[Opening Material for this task section]

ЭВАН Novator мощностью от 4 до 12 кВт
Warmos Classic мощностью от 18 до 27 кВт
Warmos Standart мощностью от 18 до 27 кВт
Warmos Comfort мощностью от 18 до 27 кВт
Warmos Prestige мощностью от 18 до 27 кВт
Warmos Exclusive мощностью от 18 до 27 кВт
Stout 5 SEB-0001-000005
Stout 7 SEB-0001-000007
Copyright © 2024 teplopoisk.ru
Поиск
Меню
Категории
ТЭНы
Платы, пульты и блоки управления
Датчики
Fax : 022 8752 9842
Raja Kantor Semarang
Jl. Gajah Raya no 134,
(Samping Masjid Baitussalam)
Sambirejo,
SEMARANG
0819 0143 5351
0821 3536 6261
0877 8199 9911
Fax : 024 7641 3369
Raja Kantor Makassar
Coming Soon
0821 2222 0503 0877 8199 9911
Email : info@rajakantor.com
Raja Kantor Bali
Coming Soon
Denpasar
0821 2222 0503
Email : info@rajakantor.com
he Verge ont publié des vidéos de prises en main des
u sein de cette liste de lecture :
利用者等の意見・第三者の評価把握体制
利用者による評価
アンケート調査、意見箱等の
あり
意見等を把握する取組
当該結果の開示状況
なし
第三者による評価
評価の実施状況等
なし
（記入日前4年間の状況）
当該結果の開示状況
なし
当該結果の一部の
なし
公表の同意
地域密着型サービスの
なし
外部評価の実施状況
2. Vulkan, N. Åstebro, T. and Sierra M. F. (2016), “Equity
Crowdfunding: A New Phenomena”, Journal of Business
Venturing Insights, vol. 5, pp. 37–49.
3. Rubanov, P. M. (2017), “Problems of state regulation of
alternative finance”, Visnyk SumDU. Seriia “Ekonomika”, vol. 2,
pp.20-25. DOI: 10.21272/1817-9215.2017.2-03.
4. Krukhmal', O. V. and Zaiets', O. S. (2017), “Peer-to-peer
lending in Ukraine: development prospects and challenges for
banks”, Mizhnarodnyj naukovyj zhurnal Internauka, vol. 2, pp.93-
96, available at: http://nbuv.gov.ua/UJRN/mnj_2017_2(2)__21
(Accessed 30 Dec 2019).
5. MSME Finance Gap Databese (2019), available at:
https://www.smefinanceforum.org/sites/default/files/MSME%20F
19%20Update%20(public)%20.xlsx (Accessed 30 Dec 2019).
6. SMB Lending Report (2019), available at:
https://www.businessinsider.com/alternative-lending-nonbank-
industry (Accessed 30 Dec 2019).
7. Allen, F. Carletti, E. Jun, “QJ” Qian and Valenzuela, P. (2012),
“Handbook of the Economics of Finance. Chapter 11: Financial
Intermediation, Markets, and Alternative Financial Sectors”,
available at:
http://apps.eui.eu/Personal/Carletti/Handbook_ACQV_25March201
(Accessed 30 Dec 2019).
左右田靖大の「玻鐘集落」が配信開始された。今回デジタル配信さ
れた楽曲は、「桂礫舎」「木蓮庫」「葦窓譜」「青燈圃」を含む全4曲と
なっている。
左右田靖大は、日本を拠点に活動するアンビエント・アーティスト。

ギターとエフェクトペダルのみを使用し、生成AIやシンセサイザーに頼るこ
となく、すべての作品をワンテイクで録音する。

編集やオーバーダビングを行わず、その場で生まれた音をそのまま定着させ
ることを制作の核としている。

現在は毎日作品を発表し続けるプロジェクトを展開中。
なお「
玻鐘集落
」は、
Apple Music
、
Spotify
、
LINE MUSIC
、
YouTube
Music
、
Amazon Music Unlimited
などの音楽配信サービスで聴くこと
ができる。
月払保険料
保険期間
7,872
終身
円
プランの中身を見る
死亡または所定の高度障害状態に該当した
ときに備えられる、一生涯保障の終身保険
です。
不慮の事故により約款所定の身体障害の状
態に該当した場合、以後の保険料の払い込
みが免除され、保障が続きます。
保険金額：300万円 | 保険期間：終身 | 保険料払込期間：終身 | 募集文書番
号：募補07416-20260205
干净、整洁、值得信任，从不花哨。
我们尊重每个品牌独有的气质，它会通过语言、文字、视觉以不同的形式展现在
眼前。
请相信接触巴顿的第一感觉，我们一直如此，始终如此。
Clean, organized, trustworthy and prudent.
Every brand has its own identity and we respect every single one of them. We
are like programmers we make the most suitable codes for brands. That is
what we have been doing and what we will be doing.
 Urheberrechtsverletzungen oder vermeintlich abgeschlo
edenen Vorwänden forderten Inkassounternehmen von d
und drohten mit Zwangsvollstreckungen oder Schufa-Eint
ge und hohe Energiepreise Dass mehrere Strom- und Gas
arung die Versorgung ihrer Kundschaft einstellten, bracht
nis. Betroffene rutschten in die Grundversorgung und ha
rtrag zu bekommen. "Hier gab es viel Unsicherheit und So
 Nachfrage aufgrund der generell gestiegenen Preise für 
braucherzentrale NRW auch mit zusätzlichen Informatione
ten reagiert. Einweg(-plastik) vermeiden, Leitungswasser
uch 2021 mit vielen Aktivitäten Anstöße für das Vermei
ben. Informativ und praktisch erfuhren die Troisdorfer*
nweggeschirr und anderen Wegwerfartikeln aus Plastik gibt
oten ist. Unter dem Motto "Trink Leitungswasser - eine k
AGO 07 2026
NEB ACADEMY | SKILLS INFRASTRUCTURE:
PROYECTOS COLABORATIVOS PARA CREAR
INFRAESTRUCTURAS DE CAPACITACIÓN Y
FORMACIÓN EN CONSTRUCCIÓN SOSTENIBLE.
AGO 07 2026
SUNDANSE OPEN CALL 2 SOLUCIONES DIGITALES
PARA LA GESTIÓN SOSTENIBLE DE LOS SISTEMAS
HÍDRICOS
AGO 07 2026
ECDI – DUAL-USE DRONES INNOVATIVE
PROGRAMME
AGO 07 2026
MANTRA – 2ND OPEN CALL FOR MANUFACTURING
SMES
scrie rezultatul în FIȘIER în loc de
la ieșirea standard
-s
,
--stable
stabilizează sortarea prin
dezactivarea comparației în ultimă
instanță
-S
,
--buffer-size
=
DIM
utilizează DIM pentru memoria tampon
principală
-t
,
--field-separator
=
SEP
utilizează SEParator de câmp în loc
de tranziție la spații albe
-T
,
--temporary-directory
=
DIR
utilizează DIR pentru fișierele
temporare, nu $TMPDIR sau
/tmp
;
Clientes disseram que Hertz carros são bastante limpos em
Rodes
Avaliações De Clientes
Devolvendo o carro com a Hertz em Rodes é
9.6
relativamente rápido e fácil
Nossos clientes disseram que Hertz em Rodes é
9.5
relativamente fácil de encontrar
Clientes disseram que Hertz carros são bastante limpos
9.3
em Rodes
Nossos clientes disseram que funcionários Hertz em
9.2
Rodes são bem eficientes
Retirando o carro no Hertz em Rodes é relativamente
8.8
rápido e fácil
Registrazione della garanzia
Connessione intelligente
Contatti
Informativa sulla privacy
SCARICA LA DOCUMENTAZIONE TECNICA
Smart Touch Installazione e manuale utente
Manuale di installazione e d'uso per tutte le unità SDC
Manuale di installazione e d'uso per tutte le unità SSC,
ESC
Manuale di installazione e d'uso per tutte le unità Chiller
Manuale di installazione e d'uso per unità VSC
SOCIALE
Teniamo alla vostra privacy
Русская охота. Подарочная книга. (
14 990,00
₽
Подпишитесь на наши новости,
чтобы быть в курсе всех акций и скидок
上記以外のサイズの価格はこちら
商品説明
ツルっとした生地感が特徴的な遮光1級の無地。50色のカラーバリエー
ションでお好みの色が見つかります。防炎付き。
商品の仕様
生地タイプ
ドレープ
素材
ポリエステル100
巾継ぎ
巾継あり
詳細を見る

[Closing Material for this task section]

Reproduce the listing from the "Русская охота. Подарочная" line onward, verbatim.

== Answer for this exercise ==
Русская охота. Подарочная книга. (
14 990,00
₽
Подпишитесь на наши новости,
чтобы быть в курсе всех акций и скидок
上記以外のサイズの価格はこちら
商品説明
ツルっとした生地感が特徴的な遮光1級の無地。50色のカラーバリエー
ションでお好みの色が見つかります。防炎付き。
商品の仕様
生地タイプ
ドレープ
素材
ポリエステル100
巾継ぎ
巾継あり
詳細を見る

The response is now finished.